Der Behandlung ging eine ausführliche Analyse voran
Die Behandlung von Ihor S. war mit einer langen und ausführlichen Vorbereitungszeit verbunden. So wurden Proben seiner Keime in ein Institut nach Belgien geschickt, welches dann in Kooperation mit den Kollegen in Georgien nach passenden Phagen suchte. Tatsächlich konnten für zwei von Ihors Keimen Bakteriophagen gefunden werden. Diese wurden dann im Labor von Professor Gessner zunächst wissenschaftlich analysiert. Dabei wurde noch einmal die Passung getestet sowie das Potential und eventuelle Risiken bewertet.
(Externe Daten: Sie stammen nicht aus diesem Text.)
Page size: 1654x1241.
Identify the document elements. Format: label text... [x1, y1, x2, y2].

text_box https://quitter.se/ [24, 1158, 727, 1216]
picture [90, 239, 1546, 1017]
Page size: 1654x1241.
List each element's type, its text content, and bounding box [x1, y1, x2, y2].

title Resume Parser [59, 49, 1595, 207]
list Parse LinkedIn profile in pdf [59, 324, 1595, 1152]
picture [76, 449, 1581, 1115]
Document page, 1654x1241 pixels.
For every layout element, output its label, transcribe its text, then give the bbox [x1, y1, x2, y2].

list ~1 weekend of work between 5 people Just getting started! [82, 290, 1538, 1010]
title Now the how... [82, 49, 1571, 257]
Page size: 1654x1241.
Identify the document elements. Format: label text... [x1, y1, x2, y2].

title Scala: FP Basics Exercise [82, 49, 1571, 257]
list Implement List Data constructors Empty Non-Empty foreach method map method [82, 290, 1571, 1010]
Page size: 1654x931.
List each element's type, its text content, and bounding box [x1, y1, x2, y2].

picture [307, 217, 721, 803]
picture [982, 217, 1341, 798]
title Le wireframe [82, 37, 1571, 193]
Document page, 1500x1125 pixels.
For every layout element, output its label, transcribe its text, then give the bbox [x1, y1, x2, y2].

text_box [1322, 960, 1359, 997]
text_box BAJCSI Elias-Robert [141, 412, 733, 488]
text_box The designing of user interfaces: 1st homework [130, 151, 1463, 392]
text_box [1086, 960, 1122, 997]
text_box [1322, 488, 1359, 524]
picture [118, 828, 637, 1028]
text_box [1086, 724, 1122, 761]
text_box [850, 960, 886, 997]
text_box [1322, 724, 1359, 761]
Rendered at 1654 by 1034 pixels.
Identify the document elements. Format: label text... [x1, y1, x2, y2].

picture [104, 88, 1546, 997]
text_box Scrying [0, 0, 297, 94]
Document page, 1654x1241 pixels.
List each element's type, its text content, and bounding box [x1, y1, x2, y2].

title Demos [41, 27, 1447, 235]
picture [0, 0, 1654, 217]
„Erst als wir uns ganz sicher waren, dass die Phagentherapie das Mittel der Wahl für Ihor darstellt, haben wir den Eingriff geplant“, kommentiert Professor Gessner. Die Mediziner wagten dabei ein weiteres Novum. So werden die Phagen bei offenen Wunden eigentlich in flüssiger Form eingebracht. Dabei bleiben die Phagen allerdings nicht an Ort und Stelle, sondern werden über das Blut- und Lymphsystem abtransportiert. In einem experimentellen Vorgang haben Mediziner aus Lyon deswegen ein spezielles Gel eingesetzt, welches mit Phagen versetzt in die Wunde gegeben werden kann. Die Phagen sind durch das Gel gebunden und diffundieren langsam und über einen Zeitraum von mehreren Tagen aus diesem in die Wunde. „Durch die gezielte Positionierung versprechen wir uns eine erhöhte Wirksamkeit“, meint Professor Alt. „Die französischen Kollegen haben uns das Gel für die Behandlung von Ihor zur Verfügung gestellt, so dass wir bei dieser Behandlung von einer multinationalen Kooperation sprechen kann.“
Auch aus chirurgischer Sicht herausfordernd
Neben der Phagentherapie war Ihors Operation auch aus chirurgischer Sicht überaus anspruchsvoll. So wurde der große Knochendefekt im Oberschenkel durch Knochentransplantate gedeckt. Zum einen wurde dabei ein etwa zwanzig Zentimeter langes Knochenstück aus dem Wadenbein des ukrainischen Patienten verwendet. Zum anderen wurden Hüftgelenksköpfe von Spendern verarbeitet, die entnommen werden, wenn künstliche Hüftgelenke eingesetzt werden. Nachdem die Knochen in Ihors Oberschenkel chirurgisch ersetzt waren, wurde das Phagengel in die Wunde injiziert. „Da wir wissen, dass sich Bakterien insbesondere an den metallischen Schrauben und Platten sammeln, die zur Stabilisation der Knochen eingebracht werden, haben wir das Gel vor allem dort aufgebracht“, erklärt Professor Alt. Bezüglich der zwei weiteren Keime, für die keine Bakteriophagen gefunden wurden, wurden die letzten zur Verfügung stehenden Antibiotika ebenfalls direkt in die Wunde gegeben.
Bakteriophagen werden weiter erforscht
Um den vielversprechenden Einsatz von Bakteriophagen weiter zu verfolgen, ist die Klinik und Poliklinik für Unfallchirurgie auch weiterhin in diesem Gebiet aktiv. So wird hier gerade das bei Ihor zum Einsatz gekommene Gel hinsichtlich seiner Eigenschaften als geeignetes Trägermaterial für Bakteriophagen erforscht. Dieses wissenschaftliche Projekt wird auch von der Deutschen Gesellschaft für Unfallchirurgie mit dem erstmalig vergebenen Preis zur Forschungsförderung translationaler Kooperationsprojekte gefördert.
Für Ihor S. geht nun ein großer Weihnachtswunsch in Erfüllung. Nach dem großen Eingriff konnte er letzte Woche mit einer gut verheilten Wunde in eine Reha-Einrichtung entlassen werden – auch dank der Bakteriophagen.